Met Museum Marks 30th Anniversary of Historic Organ With Free Concert
On Wednesday, May 2 at 3:30pm, Robert Sirota's holy ghosts will have its world premiere, performed by Victoria Sirota on the Appleton pipe organ in The André Mertens Galleries for Musical Instruments, North Balcony at The Metropolitan Museum of Art (1000 Fifth Avenue, NYC). Sirota's new piece is commissioned by the department of Musical Instruments at The Metropolitan Museum, in celebration of the 30th anniversary of the installation of the historic Appleton pipe organ at the Museum.
Sirota's holy ghosts is a three-movement piece based on three hymn tunes – "Semley," "Helmsley," and "From Greenland's Icy Mountains." All of these are taken from an 1832 edition of the Boston Handel and Haydn Society Collection of Church Music, edited by Lowell Mason, which the composer and his wife bought at a used bookstore years ago.
J. Kenneth Moore, Frederick P. Rose Curator in Charge of musical instruments stated: "We are so pleased that Robert Sirota accepted our commission on this auspicious occasion. The hymn tones are so appropriate for the instrument, garbing the traditional in the cloak of the new."
Sirota said: "This organ is a beautiful example of early 19th century American organ building. It reminds me of a number of historic instruments that my wife Vicki has performed on in New England. The title holy ghosts comes from my sense that this instrument retains the spirits of the many Protestant hymns played on it over its life span. It is my fantasy that the organ plays them itself, as if by heart, and the twenty-first century organist comments on and embellishes the organ's performance."

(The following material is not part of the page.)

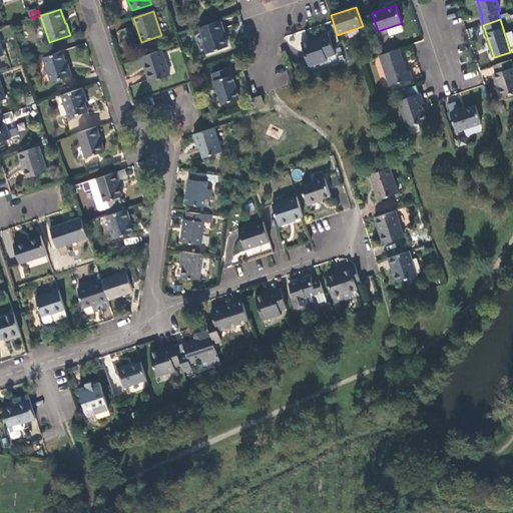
[(224,30),(220,21),(200,28),(205,42),(203,43),(207,54),(228,47),(223,31),(224,30)]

In addition to holy ghosts, Victoria Sirota's concert program will also include John Stanley's Voluntary VIII in D minor, Op. 5; William Selby's A Fuge or Voluntary in D major; Francis Linley's Trumpet Voluntary in A major; Voluntary in D major from Mason and Webb's Musical Library, Benjamin Carr's Variations to the Sicilian Hymn, Charles Zeuner's Voluntary "Before Service" in G major; Raynor Taylor's Variations on Adeste Fideles, and Robert Sirota's Festival Prelude on Now Thank We All Our God which was commissioned in 1985 by The First Parish Church of Brunswick, Maine for the rededication of its restored historic 19th century tracker organ.